● **Task requirements**: Scan the records below for the word "lines". Copy each line where it appears.

Data records:
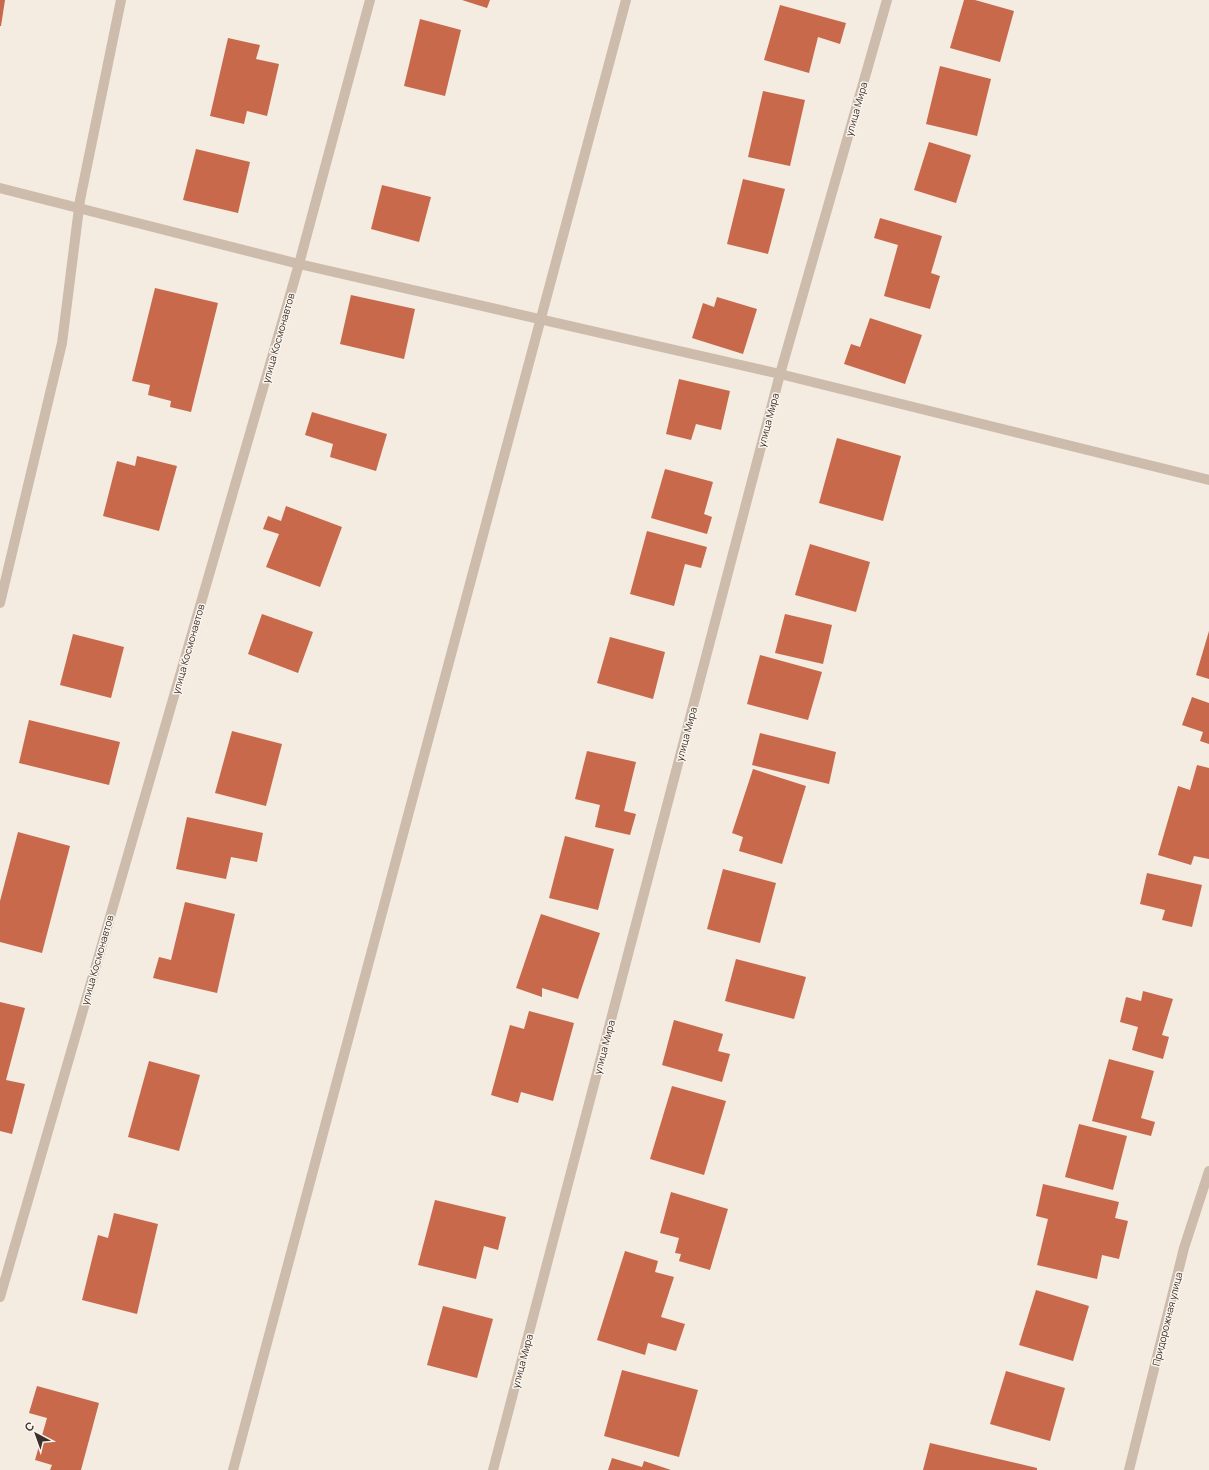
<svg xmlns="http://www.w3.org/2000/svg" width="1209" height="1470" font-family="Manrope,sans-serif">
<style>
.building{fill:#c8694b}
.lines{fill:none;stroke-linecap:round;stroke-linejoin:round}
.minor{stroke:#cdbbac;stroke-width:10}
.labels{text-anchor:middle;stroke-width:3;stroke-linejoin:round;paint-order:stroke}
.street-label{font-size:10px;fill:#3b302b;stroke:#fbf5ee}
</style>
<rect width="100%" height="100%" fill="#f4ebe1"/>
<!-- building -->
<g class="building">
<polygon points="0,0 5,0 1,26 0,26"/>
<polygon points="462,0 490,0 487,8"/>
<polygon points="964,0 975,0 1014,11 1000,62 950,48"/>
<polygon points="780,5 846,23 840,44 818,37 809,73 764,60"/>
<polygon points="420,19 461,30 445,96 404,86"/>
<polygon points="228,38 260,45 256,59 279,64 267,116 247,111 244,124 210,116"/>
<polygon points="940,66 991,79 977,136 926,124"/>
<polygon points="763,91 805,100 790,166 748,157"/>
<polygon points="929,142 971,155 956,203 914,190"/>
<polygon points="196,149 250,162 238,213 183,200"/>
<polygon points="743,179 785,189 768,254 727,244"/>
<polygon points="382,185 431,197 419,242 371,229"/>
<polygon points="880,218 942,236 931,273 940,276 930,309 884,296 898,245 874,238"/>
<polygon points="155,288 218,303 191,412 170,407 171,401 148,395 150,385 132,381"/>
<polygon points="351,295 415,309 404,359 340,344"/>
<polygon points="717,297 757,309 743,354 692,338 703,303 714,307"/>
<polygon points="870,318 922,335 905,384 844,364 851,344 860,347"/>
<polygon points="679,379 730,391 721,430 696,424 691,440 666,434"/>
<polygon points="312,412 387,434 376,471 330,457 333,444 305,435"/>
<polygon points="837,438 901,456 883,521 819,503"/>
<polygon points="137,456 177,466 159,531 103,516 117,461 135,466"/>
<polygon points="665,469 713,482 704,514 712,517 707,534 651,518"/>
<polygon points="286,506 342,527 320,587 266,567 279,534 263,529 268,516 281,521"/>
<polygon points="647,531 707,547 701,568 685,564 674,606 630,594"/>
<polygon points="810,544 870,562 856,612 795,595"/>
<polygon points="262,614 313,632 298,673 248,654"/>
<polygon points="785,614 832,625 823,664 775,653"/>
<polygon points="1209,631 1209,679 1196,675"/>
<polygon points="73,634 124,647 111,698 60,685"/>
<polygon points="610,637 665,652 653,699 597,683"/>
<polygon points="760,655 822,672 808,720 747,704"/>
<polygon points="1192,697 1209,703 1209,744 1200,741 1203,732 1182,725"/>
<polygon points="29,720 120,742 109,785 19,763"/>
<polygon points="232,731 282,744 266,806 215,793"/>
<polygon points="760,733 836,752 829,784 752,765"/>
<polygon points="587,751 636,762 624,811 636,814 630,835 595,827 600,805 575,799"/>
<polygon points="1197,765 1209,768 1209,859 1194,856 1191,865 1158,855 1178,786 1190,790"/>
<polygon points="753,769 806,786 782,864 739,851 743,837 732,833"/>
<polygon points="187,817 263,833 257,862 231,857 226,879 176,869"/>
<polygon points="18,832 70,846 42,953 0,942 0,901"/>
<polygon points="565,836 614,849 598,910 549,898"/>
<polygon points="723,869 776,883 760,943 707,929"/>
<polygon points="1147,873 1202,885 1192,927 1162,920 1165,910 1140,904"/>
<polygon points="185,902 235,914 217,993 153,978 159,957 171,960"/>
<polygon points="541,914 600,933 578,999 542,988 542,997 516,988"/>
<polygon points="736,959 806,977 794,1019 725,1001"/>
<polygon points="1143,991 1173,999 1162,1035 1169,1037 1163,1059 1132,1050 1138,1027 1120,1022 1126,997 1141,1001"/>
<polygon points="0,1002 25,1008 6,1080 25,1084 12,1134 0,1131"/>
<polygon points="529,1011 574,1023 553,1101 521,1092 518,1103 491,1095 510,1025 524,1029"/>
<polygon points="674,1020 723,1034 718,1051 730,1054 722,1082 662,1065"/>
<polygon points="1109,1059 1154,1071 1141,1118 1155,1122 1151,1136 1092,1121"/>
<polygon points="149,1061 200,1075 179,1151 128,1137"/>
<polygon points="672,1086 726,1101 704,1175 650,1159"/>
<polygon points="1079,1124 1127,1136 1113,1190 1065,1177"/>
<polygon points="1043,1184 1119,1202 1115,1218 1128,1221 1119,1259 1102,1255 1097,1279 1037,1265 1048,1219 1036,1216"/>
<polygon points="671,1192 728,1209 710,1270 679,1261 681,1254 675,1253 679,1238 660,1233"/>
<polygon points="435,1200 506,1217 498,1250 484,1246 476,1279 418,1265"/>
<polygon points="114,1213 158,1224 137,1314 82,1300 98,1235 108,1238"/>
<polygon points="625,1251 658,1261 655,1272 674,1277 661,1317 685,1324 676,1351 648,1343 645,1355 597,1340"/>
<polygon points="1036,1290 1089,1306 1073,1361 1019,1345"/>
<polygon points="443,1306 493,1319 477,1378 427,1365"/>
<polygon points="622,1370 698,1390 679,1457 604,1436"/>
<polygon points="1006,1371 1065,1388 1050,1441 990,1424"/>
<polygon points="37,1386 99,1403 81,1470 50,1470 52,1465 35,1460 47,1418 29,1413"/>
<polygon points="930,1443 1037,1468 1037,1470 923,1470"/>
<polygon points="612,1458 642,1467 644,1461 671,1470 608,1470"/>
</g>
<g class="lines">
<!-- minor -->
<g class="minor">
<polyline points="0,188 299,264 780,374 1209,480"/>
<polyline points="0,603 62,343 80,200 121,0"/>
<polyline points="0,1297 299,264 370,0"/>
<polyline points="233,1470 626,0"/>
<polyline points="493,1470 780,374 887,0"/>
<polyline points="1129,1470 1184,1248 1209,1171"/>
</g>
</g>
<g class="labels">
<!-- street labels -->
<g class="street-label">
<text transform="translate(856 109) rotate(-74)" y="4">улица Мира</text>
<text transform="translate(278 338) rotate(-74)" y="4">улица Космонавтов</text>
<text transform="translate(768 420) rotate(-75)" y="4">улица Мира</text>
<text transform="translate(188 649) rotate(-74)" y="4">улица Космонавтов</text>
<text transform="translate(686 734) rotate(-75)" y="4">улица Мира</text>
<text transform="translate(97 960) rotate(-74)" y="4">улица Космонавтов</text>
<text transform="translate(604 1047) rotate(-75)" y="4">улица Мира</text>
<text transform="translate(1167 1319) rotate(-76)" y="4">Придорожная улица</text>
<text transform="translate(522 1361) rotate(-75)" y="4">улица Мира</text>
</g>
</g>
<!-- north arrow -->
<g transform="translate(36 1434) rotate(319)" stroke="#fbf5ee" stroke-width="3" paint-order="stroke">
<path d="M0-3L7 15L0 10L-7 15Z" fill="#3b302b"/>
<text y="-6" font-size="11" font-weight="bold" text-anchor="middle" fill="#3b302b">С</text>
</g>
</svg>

---

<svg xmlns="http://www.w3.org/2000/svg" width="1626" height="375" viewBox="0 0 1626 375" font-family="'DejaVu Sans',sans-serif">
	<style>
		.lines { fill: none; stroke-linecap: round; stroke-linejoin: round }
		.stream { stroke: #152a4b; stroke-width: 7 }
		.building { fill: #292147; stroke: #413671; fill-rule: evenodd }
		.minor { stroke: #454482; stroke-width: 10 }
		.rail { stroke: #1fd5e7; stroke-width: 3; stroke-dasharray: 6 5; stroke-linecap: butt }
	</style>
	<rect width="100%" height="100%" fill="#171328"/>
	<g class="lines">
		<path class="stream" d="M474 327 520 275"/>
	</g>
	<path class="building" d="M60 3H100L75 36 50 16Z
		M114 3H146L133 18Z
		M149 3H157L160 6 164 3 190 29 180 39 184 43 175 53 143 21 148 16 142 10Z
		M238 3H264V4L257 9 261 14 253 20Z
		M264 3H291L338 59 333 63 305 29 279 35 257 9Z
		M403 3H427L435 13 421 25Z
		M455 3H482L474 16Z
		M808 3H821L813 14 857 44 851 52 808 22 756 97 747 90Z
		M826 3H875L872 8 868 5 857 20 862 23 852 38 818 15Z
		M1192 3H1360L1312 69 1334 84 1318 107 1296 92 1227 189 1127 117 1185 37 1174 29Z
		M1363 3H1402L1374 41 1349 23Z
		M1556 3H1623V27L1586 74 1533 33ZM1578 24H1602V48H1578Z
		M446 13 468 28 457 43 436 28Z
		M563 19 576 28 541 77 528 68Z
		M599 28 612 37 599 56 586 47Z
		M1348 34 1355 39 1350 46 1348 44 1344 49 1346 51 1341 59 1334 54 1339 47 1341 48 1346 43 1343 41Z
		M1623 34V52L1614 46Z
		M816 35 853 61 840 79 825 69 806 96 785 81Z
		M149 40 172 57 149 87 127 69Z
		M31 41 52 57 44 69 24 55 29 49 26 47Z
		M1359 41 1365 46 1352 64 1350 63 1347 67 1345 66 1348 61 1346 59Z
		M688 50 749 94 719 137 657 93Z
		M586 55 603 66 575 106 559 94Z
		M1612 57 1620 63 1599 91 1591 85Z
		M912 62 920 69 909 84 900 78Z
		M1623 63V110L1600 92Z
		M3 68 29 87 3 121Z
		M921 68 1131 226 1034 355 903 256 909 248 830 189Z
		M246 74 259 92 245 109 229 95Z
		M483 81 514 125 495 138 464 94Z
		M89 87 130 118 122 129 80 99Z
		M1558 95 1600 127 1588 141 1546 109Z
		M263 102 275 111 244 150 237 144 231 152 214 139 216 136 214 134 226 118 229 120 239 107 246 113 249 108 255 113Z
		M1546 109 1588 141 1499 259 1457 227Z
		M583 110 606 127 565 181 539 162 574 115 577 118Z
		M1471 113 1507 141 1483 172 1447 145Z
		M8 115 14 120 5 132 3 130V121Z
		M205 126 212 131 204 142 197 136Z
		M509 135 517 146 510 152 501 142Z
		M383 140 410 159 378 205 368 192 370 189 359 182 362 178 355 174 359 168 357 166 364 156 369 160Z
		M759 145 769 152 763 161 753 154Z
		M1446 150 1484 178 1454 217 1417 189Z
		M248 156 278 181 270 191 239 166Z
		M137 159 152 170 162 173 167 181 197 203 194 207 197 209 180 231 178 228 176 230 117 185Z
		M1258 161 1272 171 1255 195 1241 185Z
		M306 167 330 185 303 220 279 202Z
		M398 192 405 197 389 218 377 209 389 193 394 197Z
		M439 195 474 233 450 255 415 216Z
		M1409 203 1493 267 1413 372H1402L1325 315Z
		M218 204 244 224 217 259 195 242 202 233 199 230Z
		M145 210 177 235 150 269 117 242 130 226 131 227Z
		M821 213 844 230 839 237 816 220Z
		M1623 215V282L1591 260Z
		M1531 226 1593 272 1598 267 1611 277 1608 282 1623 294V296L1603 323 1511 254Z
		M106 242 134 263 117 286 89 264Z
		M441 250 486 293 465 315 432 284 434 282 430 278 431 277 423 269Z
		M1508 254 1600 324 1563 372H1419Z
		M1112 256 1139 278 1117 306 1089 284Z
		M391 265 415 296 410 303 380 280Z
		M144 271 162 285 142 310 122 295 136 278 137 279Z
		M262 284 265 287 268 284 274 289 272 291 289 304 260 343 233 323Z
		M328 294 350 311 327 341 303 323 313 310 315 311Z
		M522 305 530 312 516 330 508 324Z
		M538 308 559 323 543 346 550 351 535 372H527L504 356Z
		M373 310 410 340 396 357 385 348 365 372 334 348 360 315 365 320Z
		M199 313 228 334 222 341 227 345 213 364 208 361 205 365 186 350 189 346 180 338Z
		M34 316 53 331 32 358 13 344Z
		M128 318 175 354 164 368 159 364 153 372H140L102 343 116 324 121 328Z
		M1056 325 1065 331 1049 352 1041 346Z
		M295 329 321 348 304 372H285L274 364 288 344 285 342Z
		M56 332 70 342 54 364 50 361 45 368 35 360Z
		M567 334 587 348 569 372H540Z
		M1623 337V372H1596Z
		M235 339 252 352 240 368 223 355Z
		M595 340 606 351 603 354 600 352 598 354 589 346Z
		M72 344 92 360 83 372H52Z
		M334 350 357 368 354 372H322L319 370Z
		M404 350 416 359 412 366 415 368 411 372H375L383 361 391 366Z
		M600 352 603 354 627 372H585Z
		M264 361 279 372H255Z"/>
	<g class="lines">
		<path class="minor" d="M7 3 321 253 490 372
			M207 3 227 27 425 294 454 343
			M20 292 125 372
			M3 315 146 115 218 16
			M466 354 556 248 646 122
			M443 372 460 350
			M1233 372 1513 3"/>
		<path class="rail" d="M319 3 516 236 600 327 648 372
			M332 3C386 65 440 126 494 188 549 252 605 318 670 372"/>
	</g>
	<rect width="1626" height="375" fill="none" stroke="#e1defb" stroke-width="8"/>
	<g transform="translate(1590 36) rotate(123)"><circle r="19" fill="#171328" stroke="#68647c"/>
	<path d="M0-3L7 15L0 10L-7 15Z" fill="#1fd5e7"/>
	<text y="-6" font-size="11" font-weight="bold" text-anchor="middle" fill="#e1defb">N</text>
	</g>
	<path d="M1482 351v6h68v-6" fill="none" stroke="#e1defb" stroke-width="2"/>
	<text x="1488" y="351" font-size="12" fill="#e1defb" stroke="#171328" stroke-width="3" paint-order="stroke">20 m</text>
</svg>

--

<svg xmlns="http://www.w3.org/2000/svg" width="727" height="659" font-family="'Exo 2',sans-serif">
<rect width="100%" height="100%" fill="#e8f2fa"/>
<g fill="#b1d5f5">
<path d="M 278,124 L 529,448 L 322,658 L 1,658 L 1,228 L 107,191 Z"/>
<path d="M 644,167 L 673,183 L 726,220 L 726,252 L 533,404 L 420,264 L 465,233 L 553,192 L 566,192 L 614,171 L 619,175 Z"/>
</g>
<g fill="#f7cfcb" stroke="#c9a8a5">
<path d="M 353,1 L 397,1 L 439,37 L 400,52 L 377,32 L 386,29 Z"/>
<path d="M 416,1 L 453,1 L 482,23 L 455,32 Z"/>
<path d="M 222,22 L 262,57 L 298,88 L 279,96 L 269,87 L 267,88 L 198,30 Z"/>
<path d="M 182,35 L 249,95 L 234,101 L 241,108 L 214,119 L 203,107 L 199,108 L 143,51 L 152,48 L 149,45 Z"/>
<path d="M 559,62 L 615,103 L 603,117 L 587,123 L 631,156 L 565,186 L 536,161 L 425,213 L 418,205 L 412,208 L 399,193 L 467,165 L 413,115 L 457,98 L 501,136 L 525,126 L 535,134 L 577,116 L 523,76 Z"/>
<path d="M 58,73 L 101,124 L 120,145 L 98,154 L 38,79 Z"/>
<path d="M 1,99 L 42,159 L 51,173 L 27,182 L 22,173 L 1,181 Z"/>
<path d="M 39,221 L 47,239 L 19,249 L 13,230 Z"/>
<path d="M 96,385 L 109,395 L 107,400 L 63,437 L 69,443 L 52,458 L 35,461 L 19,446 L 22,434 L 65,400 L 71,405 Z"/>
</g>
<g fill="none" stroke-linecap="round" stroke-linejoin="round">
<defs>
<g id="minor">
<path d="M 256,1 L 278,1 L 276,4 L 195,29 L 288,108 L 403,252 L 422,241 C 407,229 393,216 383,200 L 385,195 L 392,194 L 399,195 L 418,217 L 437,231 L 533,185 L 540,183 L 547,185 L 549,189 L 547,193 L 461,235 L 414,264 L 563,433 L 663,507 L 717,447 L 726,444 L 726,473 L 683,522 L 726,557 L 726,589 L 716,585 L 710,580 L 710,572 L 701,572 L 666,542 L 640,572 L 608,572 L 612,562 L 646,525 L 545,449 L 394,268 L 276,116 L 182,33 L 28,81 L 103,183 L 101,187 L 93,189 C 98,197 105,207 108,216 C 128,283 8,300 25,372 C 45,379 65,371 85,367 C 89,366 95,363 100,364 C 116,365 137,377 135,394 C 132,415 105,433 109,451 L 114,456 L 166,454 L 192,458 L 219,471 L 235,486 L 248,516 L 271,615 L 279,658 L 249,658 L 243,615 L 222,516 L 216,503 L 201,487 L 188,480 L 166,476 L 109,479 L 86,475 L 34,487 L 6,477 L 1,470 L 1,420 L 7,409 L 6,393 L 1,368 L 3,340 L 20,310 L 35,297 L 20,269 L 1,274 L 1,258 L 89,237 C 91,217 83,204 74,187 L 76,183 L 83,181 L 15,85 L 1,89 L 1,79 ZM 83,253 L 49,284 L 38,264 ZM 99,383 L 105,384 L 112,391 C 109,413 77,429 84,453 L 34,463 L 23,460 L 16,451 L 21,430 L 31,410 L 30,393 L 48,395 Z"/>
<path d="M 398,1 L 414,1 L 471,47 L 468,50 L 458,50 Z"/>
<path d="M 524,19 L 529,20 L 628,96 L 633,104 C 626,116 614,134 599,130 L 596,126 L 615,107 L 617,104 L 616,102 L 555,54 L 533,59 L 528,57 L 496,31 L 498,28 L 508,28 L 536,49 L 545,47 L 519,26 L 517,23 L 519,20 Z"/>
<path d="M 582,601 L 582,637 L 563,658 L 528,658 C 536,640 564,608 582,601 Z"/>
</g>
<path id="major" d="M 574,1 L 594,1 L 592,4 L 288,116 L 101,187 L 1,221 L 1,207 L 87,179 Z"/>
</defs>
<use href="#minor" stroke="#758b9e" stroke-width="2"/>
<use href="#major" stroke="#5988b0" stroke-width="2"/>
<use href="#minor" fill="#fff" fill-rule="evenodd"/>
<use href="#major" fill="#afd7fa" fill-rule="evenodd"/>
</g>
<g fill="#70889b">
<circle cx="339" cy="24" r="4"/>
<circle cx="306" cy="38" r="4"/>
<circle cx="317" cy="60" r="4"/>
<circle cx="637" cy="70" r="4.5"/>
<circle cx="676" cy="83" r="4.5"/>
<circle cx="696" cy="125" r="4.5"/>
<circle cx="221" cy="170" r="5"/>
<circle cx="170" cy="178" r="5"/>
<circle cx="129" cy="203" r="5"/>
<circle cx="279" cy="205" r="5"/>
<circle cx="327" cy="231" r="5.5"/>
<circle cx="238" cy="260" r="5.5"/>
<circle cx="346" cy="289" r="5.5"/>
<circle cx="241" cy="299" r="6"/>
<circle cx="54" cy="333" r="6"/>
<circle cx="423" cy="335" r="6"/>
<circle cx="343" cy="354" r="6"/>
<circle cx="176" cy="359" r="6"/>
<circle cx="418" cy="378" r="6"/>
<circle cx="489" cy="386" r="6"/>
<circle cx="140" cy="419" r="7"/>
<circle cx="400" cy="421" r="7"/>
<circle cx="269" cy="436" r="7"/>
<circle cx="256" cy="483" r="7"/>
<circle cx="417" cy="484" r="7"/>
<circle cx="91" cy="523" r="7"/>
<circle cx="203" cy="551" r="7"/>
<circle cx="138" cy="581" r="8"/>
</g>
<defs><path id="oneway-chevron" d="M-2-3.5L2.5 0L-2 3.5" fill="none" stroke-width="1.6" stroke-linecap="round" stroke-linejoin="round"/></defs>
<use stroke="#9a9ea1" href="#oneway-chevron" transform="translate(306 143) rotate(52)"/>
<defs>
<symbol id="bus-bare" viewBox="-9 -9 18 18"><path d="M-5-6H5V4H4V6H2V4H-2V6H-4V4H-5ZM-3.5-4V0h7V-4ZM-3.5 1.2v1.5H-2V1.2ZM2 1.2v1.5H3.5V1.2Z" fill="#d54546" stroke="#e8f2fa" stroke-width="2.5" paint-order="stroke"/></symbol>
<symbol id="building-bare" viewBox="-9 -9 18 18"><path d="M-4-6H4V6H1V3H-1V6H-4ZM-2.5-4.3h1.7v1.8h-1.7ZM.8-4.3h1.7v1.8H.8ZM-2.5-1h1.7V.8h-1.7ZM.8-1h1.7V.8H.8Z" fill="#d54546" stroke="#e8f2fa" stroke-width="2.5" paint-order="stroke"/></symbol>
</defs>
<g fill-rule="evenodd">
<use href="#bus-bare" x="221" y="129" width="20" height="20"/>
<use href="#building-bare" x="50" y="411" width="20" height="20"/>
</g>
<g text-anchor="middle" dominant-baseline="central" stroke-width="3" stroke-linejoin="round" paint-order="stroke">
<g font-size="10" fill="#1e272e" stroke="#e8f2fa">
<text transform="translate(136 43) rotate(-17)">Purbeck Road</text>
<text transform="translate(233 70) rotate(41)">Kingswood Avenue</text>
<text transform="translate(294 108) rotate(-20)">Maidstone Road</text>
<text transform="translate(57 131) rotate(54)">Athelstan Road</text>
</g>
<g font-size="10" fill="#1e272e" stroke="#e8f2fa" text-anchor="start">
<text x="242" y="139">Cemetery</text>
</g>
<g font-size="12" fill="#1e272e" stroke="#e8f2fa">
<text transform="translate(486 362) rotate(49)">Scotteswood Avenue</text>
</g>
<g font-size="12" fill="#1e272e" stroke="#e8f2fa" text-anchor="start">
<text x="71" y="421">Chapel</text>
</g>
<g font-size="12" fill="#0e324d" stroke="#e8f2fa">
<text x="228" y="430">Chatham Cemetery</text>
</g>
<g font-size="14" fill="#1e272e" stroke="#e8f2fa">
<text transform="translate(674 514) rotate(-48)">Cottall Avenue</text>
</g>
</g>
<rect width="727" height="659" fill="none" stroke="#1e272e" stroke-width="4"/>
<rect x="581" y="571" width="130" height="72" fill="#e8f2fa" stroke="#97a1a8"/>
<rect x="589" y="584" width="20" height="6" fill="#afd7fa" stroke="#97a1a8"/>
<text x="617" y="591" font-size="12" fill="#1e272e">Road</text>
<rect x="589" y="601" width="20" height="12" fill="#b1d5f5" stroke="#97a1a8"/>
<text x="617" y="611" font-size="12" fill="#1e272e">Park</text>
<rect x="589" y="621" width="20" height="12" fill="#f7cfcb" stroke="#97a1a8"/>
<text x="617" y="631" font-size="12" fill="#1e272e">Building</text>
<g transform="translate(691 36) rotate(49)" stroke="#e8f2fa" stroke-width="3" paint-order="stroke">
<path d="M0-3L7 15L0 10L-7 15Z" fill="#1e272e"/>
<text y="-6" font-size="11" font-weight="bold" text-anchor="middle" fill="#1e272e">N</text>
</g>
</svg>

● **Result of the task**:
.lines{fill:none;stroke-linecap:round;stroke-linejoin:round}
<g class="lines">
		.lines { fill: none; stroke-linecap: round; stroke-linejoin: round }
	<g class="lines">
	<g class="lines">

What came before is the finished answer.